Okinawa Mayor Mitsuko Tomon said, ‘’Okinawa has been lodging protests against the governments of Japan and the United States as crimes and accidents have been repeated because of the presence of the military bases here.’’

‘’Each time we protest, they have trampled upon our voices and heinous incidents have continued to be committed,’’ she said.

Okinawa Gov. Hirokazu Nakaima and legislators from the Okinawa prefectural chapter of the ruling Liberal Democratic Party refrained from taking part in the rally out of consideration for the feelings of the student, who asked to be left alone when she dropped her rape complaint against a U.S. Marine.

The leaders of the executive organizing committee will fly to Tokyo around April 10 to press the government of Prime Minister Yasuo Fukuda, which has been reluctant about revising the SOFA.

At the rally, an Australian woman who said she had been raped by a U.S. soldier in Yokosuka, Kanagawa Prefecture, took the podium, demanding that sexual crimes by U.S. servicemen be eliminated.

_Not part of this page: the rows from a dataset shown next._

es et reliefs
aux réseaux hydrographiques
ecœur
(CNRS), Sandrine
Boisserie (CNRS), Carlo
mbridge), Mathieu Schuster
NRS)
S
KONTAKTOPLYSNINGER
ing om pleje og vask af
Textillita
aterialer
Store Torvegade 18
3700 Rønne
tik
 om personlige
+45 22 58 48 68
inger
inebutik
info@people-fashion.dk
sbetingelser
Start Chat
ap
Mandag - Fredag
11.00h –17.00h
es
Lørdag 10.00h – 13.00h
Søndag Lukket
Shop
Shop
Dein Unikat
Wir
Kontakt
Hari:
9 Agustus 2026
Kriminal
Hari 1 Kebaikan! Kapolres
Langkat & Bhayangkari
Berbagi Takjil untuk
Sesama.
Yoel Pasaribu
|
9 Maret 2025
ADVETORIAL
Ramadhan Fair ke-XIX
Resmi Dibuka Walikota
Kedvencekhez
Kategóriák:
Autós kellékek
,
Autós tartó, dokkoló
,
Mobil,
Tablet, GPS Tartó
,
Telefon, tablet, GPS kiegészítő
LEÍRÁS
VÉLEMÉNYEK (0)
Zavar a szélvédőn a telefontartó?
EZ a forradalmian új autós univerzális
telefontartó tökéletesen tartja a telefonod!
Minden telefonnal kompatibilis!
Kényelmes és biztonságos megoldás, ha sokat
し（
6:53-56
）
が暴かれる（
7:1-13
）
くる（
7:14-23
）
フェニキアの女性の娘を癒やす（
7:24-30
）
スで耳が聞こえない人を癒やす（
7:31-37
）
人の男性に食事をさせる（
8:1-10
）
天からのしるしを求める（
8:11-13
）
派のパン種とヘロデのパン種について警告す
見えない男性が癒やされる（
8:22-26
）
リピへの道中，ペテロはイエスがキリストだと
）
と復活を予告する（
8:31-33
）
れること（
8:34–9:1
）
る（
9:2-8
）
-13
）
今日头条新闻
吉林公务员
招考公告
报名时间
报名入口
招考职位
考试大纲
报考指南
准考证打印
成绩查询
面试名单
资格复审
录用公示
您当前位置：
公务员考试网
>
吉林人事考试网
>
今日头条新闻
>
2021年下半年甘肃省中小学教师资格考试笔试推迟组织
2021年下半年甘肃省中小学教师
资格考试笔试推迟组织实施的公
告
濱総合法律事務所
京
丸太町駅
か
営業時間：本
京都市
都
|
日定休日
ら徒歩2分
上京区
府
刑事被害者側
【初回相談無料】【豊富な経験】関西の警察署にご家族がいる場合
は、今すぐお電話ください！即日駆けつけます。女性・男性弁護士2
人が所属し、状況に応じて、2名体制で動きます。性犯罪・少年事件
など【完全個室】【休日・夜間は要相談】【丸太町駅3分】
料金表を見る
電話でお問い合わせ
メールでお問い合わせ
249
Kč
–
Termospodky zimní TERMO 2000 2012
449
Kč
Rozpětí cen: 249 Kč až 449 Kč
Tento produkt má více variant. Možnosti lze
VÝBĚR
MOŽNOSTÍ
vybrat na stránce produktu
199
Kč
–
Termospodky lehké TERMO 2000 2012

The rally participants adopted a resolution stating, ‘’Improving the way in which the Status of Forces Agreement is applied would not be enough…a drastic revision of the agreement would ensure that our human rights are protected.’’

The resolution also said, ‘’We have to demand strongly anew that the number of U.S. servicemen, including Marine Corps personnel, be reduced and their bases reduced and consolidated.’’ Similar protest rallies were organized on the islands of Ishigaki and Miyako in Okinawa Prefecture with around 630 people participating, according to the committee. In Tokyo’s Ginza district, about 100 people participated in a similar rally the same day.
The Okinawa police arrested Tyrone Hadnott, a staff sergeant at Camp Courtney, on suspicion of raping the girl. But Okinawa prosecutors did not indict Hadnott as the girl dropped the criminal complaint against him.

The U.S. military has kept Hadnott in custody at a base in Okinawa and is questioning him over the incident.

In 1995, the rape of a 12-year-old schoolgirl by three U.S. servicemen in Okinawa prompted local people to hold a massive rally, creating momentum that led to a bilateral agreement a year later for the relocation of the U.S. Marine Corps’ Futemma Air Station within Okinawa.